■ PASSAGE PROVIDED:
########################################
An assembly is stable when it can absorb and redistribute twist energy while maintaining:

• a bound effective velocity ratio dx/dt ~= 0 (no enforced propagation at c),

• a coherent curvature ratio dC/dD → 0/0 = pi (no unresolved geometric snap), and

• a consistent mass–energy ratio dE/dm → 0/0 = c^2 (no excess twist beyond what can be stored as mass).

When added energy prevents all three from being satisfied simultaneously, the assembly must:

• emit photons (fix dC/dD),

• repartition mass/energy (fix dE/dm),

• or change its composition/structure (fix dx/dt and geometry).

If an atom absorbs energy, it must either find a configuration that preserves these invariant ratios—or emit until it does.

Synergy–Entropy Symmetry

Synergy and entropy are complementary flows along a coherence gradient. Synergy amplifies coherence through cooperative interaction, reinforcing structure and generating new information. Decoherence acts like entropy, dispersing structure when cooperative interaction is absent. Coherence increases when interactions reinforce; coherence decreases when interactions contradict or fail to share information. This symmetry governs the direction of flow in physical, cognitive, and relational systems.

Coherence–Decoherence Duality

The universe evolves through two complementary flows: decoherence of assembled superpositions and assembly of coherent superpositions. Physics formalizes decoherence through entropy but neglects coherence potentials, even though coherent, stable structures appear at every scale. Life, complexity, and organization arise from coherence amplification, not entropy. The universe is not a one‑way descent into disorder but a dual‑flow system where coherence and decoherence shape the emergence and persistence of structure.

​The Initial Decoherence Event

The Initial Decoherence Event of an Assembled Superposition, releasing coherent constituents — including photons, matter/antimatter pairs, and event horizons — into a new interaction regime.  This is usually called "The Big Bang."

Dark matter

What is interpreted as "dark matter" has at least 2 contributing factors to take into account before assuming dark matter.

• Geometry‑dependent G (units of G become dx/m * dx^2/dt^2

• (hidden antimatter contributions)

• (matter/antimatter sorting)

• (coherence gradients)
########################################
■ EXTRACTED RECORDS:
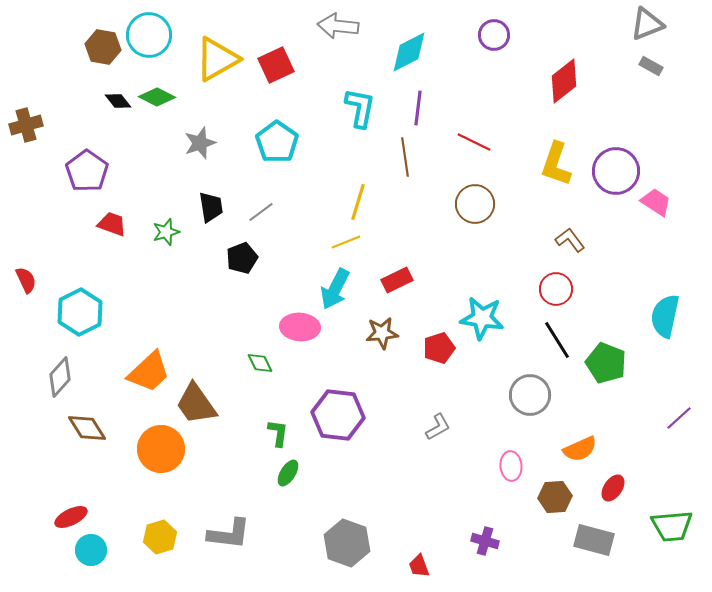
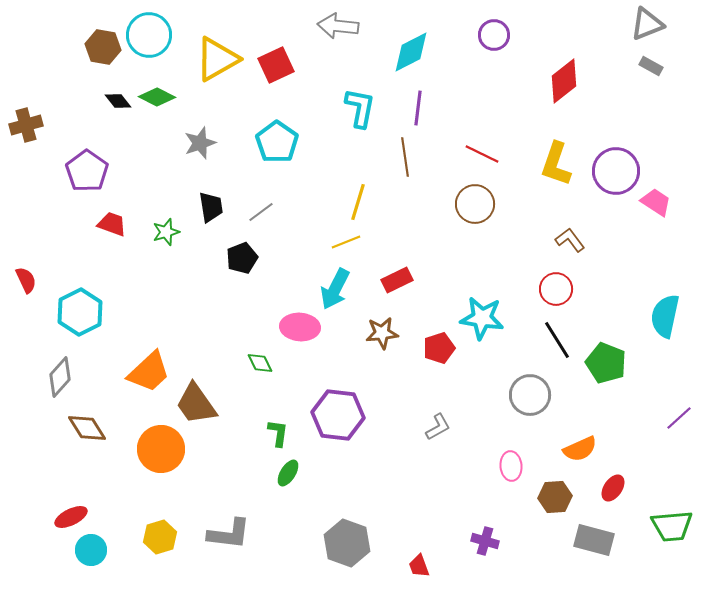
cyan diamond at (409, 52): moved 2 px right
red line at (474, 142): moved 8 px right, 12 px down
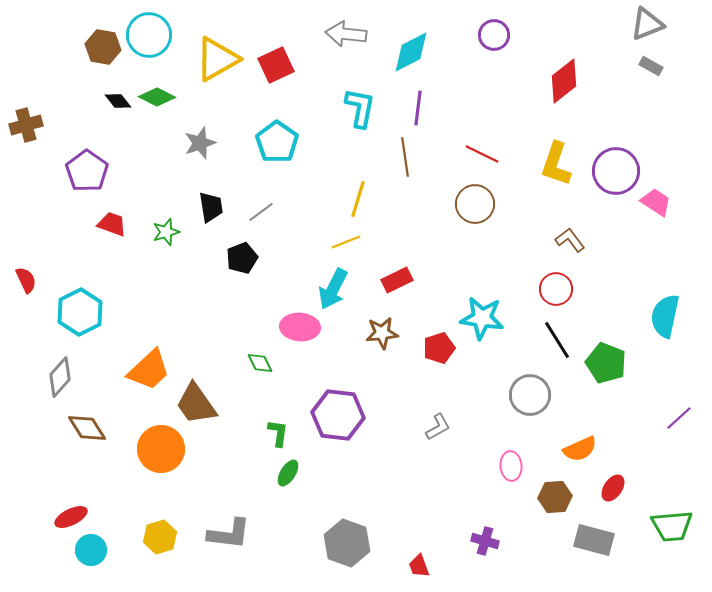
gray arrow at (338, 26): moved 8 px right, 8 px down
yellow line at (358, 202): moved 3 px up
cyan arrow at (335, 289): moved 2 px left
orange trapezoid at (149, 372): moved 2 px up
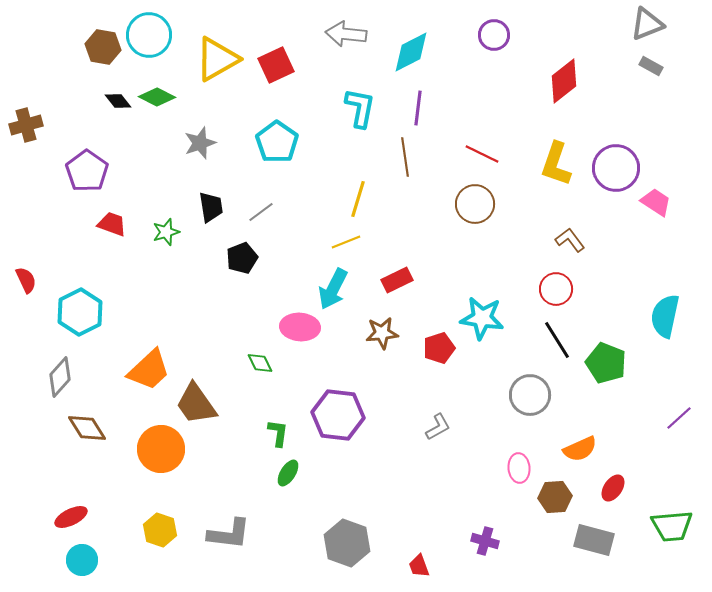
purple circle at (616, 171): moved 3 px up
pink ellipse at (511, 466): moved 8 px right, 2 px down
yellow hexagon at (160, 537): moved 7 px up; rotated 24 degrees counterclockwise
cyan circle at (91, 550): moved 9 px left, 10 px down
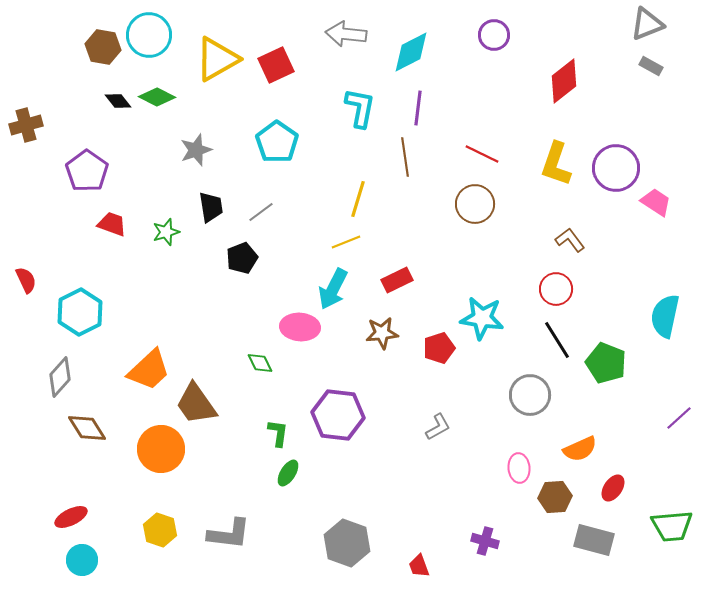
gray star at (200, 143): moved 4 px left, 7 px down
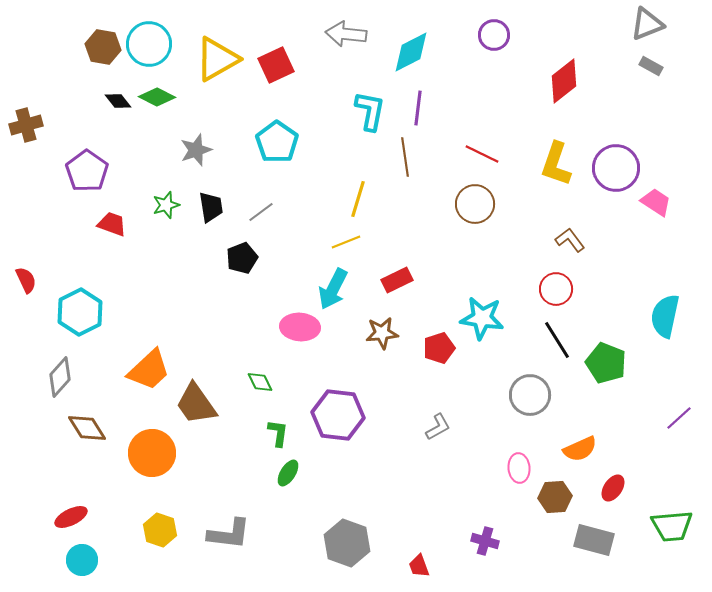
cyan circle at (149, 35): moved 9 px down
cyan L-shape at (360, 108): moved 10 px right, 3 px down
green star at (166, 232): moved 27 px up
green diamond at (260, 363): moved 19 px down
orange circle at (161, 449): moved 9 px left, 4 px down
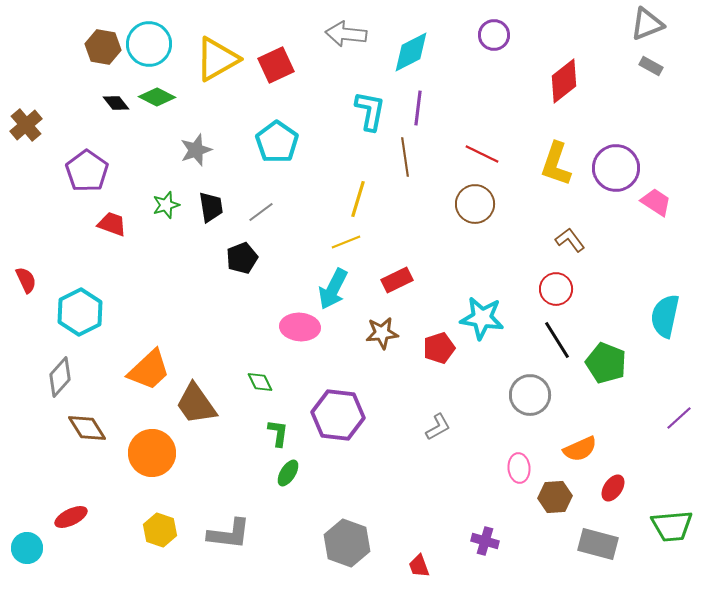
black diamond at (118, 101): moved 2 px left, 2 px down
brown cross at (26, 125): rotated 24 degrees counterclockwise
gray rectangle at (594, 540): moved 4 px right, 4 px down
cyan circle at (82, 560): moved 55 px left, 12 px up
########################################
■ GIVEN REQUEST 1: List every section heading that appears in the coherence passage.
■ GIVEN REQUEST 2: Repeat the coherence passage word for word, starting at the words "Synergy–Entropy Symmetry" and ending after "and relational systems.".
The listing is material separate from the coherence passage.

■ EXERCISE RESULT 1:
Synergy–Entropy Symmetry
Coherence–Decoherence Duality
The Initial Decoherence Event
Dark matter

■ EXERCISE RESULT 2:
Synergy–Entropy Symmetry

Synergy and entropy are complementary flows along a coherence gradient. Synergy amplifies coherence through cooperative interaction, reinforcing structure and generating new information. Decoherence acts like entropy, dispersing structure when cooperative interaction is absent. Coherence increases when interactions reinforce; coherence decreases when interactions contradict or fail to share information. This symmetry governs the direction of flow in physical, cognitive, and relational systems.